Dialog ist Herzstück des Festivals
Im Anschluss an die Vorstellungen der Filme ist ein Austausch mit den Filmschaffenden möglich. Bühler sowie auch Barra betonen, dass dies genau der Schwerpunkt sei: der Dialog. Es seien alle interessierten und neugierigen Personen eingeladen, am Festival teilzunehmen. «Dieses Thema betrifft uns ja alle», sagt Barra.
Ein kritischer Austausch auf Augenhöhe sei wichtig für das Festival. Doch es werden Grenzen gezogen. So werden keinerlei Formen von Diskriminierung geduldet. Dafür gibt es ein breites Awarness-Konzept, welches den Gästen beim Einlass vorgestellt wird.
Zudem gibt es auch ein Installation, die sich mit Care auseinandersetzt. «Es kann sein, dass sich einzelne Personen durch gewisse Inhalte unwohl fühlen oder getriggert werden. Besuchende können die Veranstaltungen deshalb jederzeit verlassen oder mit dem Glitch-Team in Austausch treten», sagt Barra.
Workshop, Performances und Party
Nebst Filmen stehen auch Performances sowie Workshops, beispielsweise zu Sextoys, oder ein Talk zu literarischer Pornologie auf dem Programm.

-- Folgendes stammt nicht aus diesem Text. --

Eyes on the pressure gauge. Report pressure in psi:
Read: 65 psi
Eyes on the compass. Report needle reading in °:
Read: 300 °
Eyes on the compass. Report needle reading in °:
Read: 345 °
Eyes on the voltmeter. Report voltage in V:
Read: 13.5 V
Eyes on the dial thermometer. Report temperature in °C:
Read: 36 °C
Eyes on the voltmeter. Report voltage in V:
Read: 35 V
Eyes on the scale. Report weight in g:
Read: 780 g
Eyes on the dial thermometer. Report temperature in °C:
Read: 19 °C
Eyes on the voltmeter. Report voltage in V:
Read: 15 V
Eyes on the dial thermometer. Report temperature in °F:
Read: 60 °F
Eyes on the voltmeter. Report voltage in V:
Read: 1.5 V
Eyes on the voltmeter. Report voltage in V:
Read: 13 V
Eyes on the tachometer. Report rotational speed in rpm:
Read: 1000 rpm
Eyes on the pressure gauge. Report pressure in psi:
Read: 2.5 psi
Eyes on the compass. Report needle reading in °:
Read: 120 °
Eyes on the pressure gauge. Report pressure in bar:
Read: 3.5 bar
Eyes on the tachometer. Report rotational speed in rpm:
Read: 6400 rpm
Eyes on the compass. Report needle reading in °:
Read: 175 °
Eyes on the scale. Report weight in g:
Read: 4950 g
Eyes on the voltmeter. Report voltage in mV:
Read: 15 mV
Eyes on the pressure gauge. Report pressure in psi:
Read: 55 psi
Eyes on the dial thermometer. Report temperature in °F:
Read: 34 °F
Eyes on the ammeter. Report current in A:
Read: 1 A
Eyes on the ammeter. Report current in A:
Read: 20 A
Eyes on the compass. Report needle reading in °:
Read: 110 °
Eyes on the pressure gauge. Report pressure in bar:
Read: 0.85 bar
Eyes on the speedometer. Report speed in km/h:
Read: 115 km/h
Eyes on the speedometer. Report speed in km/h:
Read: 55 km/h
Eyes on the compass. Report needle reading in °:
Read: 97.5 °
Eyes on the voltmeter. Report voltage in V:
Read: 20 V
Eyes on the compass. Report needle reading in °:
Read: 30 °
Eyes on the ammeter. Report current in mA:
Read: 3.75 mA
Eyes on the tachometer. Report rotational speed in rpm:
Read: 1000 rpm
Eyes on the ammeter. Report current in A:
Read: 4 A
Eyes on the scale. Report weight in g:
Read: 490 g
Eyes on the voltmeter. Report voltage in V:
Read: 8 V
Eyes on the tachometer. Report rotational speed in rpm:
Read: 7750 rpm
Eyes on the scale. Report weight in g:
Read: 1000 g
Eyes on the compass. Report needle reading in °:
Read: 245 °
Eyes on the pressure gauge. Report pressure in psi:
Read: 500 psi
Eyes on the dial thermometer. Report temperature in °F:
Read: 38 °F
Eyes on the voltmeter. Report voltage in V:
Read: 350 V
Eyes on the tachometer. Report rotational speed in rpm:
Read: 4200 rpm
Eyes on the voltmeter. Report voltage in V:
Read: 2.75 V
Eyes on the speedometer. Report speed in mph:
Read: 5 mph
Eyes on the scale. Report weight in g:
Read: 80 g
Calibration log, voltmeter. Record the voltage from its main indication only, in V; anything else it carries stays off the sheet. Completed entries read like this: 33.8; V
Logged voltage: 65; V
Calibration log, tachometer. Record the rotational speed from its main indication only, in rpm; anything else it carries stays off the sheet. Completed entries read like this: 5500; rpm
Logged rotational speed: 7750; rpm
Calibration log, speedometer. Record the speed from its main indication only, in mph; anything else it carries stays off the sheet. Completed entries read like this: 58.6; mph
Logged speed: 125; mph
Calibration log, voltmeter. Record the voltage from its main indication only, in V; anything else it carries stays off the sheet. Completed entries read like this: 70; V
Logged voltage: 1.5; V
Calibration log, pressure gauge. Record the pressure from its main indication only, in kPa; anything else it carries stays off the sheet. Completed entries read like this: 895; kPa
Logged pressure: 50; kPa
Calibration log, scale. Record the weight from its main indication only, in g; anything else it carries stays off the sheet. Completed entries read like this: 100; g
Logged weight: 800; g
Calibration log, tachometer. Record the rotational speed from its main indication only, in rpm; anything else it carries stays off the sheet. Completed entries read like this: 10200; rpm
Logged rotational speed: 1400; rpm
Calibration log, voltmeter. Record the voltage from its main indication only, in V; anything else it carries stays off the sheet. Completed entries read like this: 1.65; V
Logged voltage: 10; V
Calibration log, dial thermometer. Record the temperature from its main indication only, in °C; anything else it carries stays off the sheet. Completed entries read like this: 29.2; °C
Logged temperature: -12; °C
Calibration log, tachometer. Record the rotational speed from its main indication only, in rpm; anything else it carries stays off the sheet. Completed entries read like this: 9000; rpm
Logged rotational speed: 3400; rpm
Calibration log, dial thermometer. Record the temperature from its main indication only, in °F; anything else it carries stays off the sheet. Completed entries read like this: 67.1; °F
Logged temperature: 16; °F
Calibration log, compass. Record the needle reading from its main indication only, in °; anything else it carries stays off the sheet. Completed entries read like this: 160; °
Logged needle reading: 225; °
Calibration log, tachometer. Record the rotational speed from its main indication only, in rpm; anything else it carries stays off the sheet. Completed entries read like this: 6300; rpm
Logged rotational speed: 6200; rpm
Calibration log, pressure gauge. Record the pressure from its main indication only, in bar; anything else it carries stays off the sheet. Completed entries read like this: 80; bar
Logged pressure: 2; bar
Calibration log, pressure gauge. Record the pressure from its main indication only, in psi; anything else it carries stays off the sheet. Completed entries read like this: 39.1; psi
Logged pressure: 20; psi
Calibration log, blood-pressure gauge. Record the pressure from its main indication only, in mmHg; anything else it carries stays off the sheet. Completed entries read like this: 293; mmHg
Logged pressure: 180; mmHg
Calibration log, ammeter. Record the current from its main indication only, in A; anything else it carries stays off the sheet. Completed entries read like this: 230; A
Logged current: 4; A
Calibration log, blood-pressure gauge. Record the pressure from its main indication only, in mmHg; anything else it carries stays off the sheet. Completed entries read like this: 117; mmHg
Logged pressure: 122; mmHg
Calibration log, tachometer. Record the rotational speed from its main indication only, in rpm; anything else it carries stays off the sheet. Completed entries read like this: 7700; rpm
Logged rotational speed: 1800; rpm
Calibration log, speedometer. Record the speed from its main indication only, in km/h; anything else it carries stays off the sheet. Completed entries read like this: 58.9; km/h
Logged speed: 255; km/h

Ein spezielles Highlight dürfte auch die «Pleasure Positive Party» in der Grabenhalle sein. Die Party steht im Zeichen der Lust, allerdings nicht explizit. «Es gibt keinen Darkroom oder ähnliches», sagt Bühler, aber es könne schon Personen geben, die freizügiger unterwegs sind. Aber auch hier gilt: Einverständnis ist der Schlüssel zur Lust.